Grandi Dimissioni: nuove sfide per le direzioni HR

Con il graduale aumento delle assunzioni la Direzione HR è tornata a concentrarsi sui temi dell’employer branding e dell’attrazione dei talenti. Ma dopo la pandemia il mercato del lavoro è profondamente mutato. Per il 44% delle aziende la propria capacità di attrarre candidati è notevolmente diminuita, e nel 2021 è proprio questo l’ambito su cui le Direzioni HR hanno avuto maggiori criticità. A preoccupare le organizzazioni sono però anche le difficoltà in termini di capacità di motivare, coinvolgere e trattenere le persone già presenti al loro interno. Nell’ultimo anno il tasso di turnover è aumentato per il 73% delle aziende: il fenomeno delle Grandi Dimissioni ha quindi interessato anche il nostro Paese. E il 45% degli occupati dichiara di aver cambiato lavoro nell’ultimo anno o di avere intenzione di farlo da qui a 18 mesi.
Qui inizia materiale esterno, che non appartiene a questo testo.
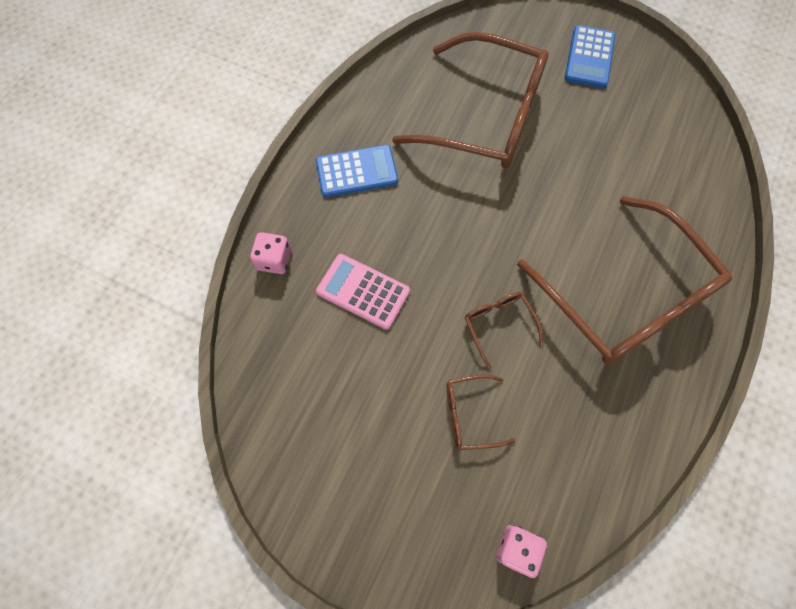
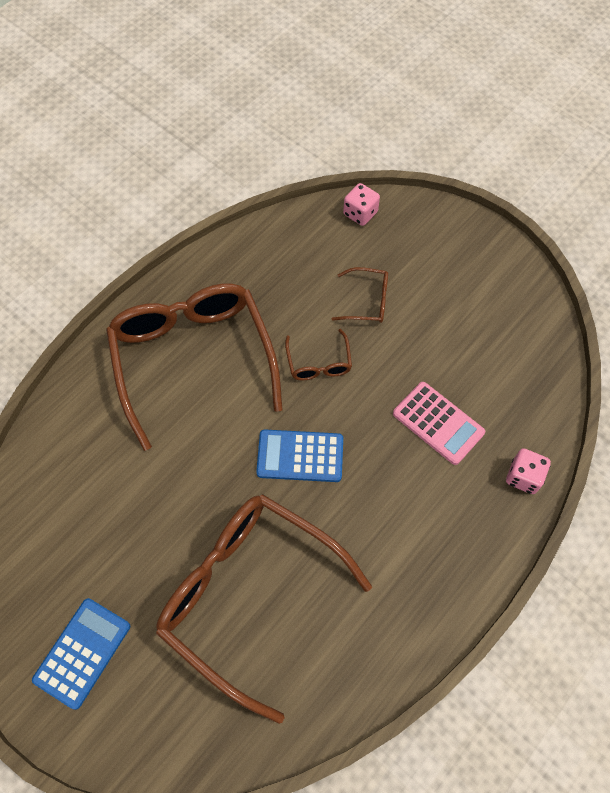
camera: 165 degrees left, 5 degrees down
(357, 171) = (420, 559): blue calculator -> blue calculator (300, 456)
In cerca di maggiori benefici economici o opportunità di carriera

Sono alcuni risultati della ricerca dell’Osservatorio HR Innovation Practice della School of Management del Politecnico di Milano. I numeri dei ‘dimissionari’ crescono per i giovani (18-30 anni), per determinati settori (ICT, Servizi e Finance) e alcuni profili (professionalità digitali). E tra chi ha cambiato lavoro, 4 su 10 lo hanno fatto senza un’altra offerta al momento delle dimissioni. Chi cambia lavoro lo fa principalmente per cercare benefici economici (46%), opportunità di carriera (35%), una maggiore salute fisica o mentale (24%), inseguire le proprie passioni personali (18%) o una maggiore flessibilità dell’orario di lavoro (18%).

Il malessere, questo sconosciuto alle aziende

Ma emergono anche altri elementi di malessere sul lavoro. Analizzando tre dimensioni del benessere lavorativo (fisica, sociale e psicologica), solo il 9% degli occupati dichiara di stare bene in tutte e tre. L’aspetto più critico è quello psicologico: 4 su 10 hanno avuto almeno un’assenza nell’ultimo anno per malessere emotivo. Preoccupazioni che si riflettono anche sullo stato fisico, con difficoltà a riposare bene e/o insonnia (55%). Questo malessere, però, sembra quasi totalmente sconosciuto alle aziende, che solo nel 5% dei casi lo considera un aspetto problematico. A questo si accompagna una diminuzione del livello di engagement: rispetto al 2021 i lavoratori pienamente “ingaggiati” passano da un già basso 20% a un preoccupante 14%. E solo il 17% si sente incluso e valorizzato all’interno dell’organizzazione.

Il nuovo ruolo del Connected People Care

L’utilizzo della leva tecnologica e dei dati per la presa di decisioni è fondamentale per l’evoluzione della Direzione HR, che deve portare l’organizzazione a un modello di lavoro “sostenibile”, con al centro il benessere dei lavoratori, l’engagement e l’impiegabilità. Sono questi, infatti, gli aspetti chiave su cui deve basarsi il nuovo ruolo del Connected People Care, un approccio alla gestione del capitale umano sempre più orientato alle esigenze specifiche di ogni persona, capace di far leva sull’utilizzo di nuovi canali di relazione, e strumenti che raccolgono ed elaborano una moltitudine di dati provenienti da diverse fonti.